** Opening Input data block **
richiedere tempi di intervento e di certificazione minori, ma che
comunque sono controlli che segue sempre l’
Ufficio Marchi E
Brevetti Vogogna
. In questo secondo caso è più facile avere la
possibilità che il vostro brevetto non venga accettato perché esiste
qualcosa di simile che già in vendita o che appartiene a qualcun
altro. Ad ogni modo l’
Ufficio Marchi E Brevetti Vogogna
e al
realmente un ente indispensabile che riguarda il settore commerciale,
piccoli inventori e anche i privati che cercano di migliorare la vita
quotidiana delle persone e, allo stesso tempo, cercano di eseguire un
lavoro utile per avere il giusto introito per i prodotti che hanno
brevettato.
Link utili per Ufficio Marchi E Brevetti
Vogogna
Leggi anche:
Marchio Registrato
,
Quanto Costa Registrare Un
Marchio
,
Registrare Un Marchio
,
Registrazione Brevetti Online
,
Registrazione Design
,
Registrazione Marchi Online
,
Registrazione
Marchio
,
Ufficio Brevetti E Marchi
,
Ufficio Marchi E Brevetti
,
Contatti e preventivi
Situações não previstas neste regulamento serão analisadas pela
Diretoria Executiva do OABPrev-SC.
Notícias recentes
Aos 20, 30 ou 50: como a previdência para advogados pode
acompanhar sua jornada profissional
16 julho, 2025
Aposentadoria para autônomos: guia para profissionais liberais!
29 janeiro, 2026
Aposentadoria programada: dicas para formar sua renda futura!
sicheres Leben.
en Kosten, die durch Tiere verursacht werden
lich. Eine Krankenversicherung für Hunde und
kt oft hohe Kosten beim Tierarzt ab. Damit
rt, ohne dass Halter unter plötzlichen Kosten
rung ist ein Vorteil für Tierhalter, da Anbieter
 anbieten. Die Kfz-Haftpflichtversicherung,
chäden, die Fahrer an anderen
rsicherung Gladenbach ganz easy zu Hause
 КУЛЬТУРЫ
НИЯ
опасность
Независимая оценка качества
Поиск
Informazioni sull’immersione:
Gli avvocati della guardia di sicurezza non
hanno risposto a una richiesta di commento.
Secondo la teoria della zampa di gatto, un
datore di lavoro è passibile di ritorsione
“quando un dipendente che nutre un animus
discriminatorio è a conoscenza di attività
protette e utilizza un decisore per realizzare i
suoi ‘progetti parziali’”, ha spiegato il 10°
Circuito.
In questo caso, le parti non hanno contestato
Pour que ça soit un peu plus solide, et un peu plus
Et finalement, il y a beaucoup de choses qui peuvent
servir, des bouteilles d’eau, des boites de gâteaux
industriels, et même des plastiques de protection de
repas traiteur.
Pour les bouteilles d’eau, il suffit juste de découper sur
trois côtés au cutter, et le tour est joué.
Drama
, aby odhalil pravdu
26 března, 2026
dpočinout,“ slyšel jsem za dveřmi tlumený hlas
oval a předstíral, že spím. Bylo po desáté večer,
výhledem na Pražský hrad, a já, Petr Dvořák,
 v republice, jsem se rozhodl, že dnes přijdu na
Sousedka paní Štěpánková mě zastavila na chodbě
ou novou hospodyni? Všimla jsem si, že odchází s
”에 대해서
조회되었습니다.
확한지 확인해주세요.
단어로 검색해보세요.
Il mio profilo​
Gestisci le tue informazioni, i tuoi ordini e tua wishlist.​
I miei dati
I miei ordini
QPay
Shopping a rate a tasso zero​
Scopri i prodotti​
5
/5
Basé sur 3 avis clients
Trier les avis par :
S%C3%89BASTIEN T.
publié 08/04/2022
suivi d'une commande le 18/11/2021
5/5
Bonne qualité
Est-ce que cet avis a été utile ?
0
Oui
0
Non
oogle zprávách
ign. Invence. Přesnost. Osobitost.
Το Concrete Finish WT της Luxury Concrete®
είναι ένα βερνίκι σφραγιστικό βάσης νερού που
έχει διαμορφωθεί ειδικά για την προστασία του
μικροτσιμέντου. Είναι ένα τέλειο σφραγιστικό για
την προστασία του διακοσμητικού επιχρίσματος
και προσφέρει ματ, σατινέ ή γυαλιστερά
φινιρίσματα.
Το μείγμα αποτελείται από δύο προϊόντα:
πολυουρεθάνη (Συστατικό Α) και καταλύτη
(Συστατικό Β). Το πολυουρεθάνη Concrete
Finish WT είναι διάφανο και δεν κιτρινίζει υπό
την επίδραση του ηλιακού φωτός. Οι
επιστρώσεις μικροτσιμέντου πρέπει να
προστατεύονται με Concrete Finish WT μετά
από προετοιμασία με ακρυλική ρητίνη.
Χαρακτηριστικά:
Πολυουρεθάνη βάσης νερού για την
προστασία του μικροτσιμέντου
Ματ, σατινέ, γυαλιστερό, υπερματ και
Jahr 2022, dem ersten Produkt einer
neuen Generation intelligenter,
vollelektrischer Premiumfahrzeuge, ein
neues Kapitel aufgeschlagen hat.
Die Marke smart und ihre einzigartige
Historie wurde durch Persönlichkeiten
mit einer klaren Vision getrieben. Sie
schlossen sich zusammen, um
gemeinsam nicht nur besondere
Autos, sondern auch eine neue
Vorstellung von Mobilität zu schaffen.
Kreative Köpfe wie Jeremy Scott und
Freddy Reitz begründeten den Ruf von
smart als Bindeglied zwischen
** Closing Input data block **
Work to be completed
Transcribe the text of every entry above verbatim, keeping the original line breaks, spelling and punctuation.

Completed task
richiedere tempi di intervento e di certificazione minori, ma che
comunque sono controlli che segue sempre l’
Ufficio Marchi E
Brevetti Vogogna
. In questo secondo caso è più facile avere la
possibilità che il vostro brevetto non venga accettato perché esiste
qualcosa di simile che già in vendita o che appartiene a qualcun
altro. Ad ogni modo l’
Ufficio Marchi E Brevetti Vogogna
e al
realmente un ente indispensabile che riguarda il settore commerciale,
piccoli inventori e anche i privati che cercano di migliorare la vita
quotidiana delle persone e, allo stesso tempo, cercano di eseguire un
lavoro utile per avere il giusto introito per i prodotti che hanno
brevettato.
Link utili per Ufficio Marchi E Brevetti
Vogogna
Leggi anche:
Marchio Registrato
,
Quanto Costa Registrare Un
Marchio
,
Registrare Un Marchio
,
Registrazione Brevetti Online
,
Registrazione Design
,
Registrazione Marchi Online
,
Registrazione
Marchio
,
Ufficio Brevetti E Marchi
,
Ufficio Marchi E Brevetti
,
Contatti e preventivi
Situações não previstas neste regulamento serão analisadas pela
Diretoria Executiva do OABPrev-SC.
Notícias recentes
Aos 20, 30 ou 50: como a previdência para advogados pode
acompanhar sua jornada profissional
16 julho, 2025
Aposentadoria para autônomos: guia para profissionais liberais!
29 janeiro, 2026
Aposentadoria programada: dicas para formar sua renda futura!
sicheres Leben.
en Kosten, die durch Tiere verursacht werden
lich. Eine Krankenversicherung für Hunde und
kt oft hohe Kosten beim Tierarzt ab. Damit
rt, ohne dass Halter unter plötzlichen Kosten
rung ist ein Vorteil für Tierhalter, da Anbieter
 anbieten. Die Kfz-Haftpflichtversicherung,
chäden, die Fahrer an anderen
rsicherung Gladenbach ganz easy zu Hause
 КУЛЬТУРЫ
НИЯ
опасность
Независимая оценка качества
Поиск
Informazioni sull’immersione:
Gli avvocati della guardia di sicurezza non
hanno risposto a una richiesta di commento.
Secondo la teoria della zampa di gatto, un
datore di lavoro è passibile di ritorsione
“quando un dipendente che nutre un animus
discriminatorio è a conoscenza di attività
protette e utilizza un decisore per realizzare i
suoi ‘progetti parziali’”, ha spiegato il 10°
Circuito.
In questo caso, le parti non hanno contestato
Pour que ça soit un peu plus solide, et un peu plus
Et finalement, il y a beaucoup de choses qui peuvent
servir, des bouteilles d’eau, des boites de gâteaux
industriels, et même des plastiques de protection de
repas traiteur.
Pour les bouteilles d’eau, il suffit juste de découper sur
trois côtés au cutter, et le tour est joué.
Drama
, aby odhalil pravdu
26 března, 2026
dpočinout,“ slyšel jsem za dveřmi tlumený hlas
oval a předstíral, že spím. Bylo po desáté večer,
výhledem na Pražský hrad, a já, Petr Dvořák,
 v republice, jsem se rozhodl, že dnes přijdu na
Sousedka paní Štěpánková mě zastavila na chodbě
ou novou hospodyni? Všimla jsem si, že odchází s
”에 대해서
조회되었습니다.
확한지 확인해주세요.
단어로 검색해보세요.
Il mio profilo​
Gestisci le tue informazioni, i tuoi ordini e tua wishlist.​
I miei dati
I miei ordini
QPay
Shopping a rate a tasso zero​
Scopri i prodotti​
5
/5
Basé sur 3 avis clients
Trier les avis par :
S%C3%89BASTIEN T.
publié 08/04/2022
suivi d'une commande le 18/11/2021
5/5
Bonne qualité
Est-ce que cet avis a été utile ?
0
Oui
0
Non
oogle zprávách
ign. Invence. Přesnost. Osobitost.
Το Concrete Finish WT της Luxury Concrete®
είναι ένα βερνίκι σφραγιστικό βάσης νερού που
έχει διαμορφωθεί ειδικά για την προστασία του
μικροτσιμέντου. Είναι ένα τέλειο σφραγιστικό για
την προστασία του διακοσμητικού επιχρίσματος
και προσφέρει ματ, σατινέ ή γυαλιστερά
φινιρίσματα.
Το μείγμα αποτελείται από δύο προϊόντα:
πολυουρεθάνη (Συστατικό Α) και καταλύτη
(Συστατικό Β). Το πολυουρεθάνη Concrete
Finish WT είναι διάφανο και δεν κιτρινίζει υπό
την επίδραση του ηλιακού φωτός. Οι
επιστρώσεις μικροτσιμέντου πρέπει να
προστατεύονται με Concrete Finish WT μετά
από προετοιμασία με ακρυλική ρητίνη.
Χαρακτηριστικά:
Πολυουρεθάνη βάσης νερού για την
προστασία του μικροτσιμέντου
Ματ, σατινέ, γυαλιστερό, υπερματ και
Jahr 2022, dem ersten Produkt einer
neuen Generation intelligenter,
vollelektrischer Premiumfahrzeuge, ein
neues Kapitel aufgeschlagen hat.
Die Marke smart und ihre einzigartige
Historie wurde durch Persönlichkeiten
mit einer klaren Vision getrieben. Sie
schlossen sich zusammen, um
gemeinsam nicht nur besondere
Autos, sondern auch eine neue
Vorstellung von Mobilität zu schaffen.
Kreative Köpfe wie Jeremy Scott und
Freddy Reitz begründeten den Ruf von
smart als Bindeglied zwischen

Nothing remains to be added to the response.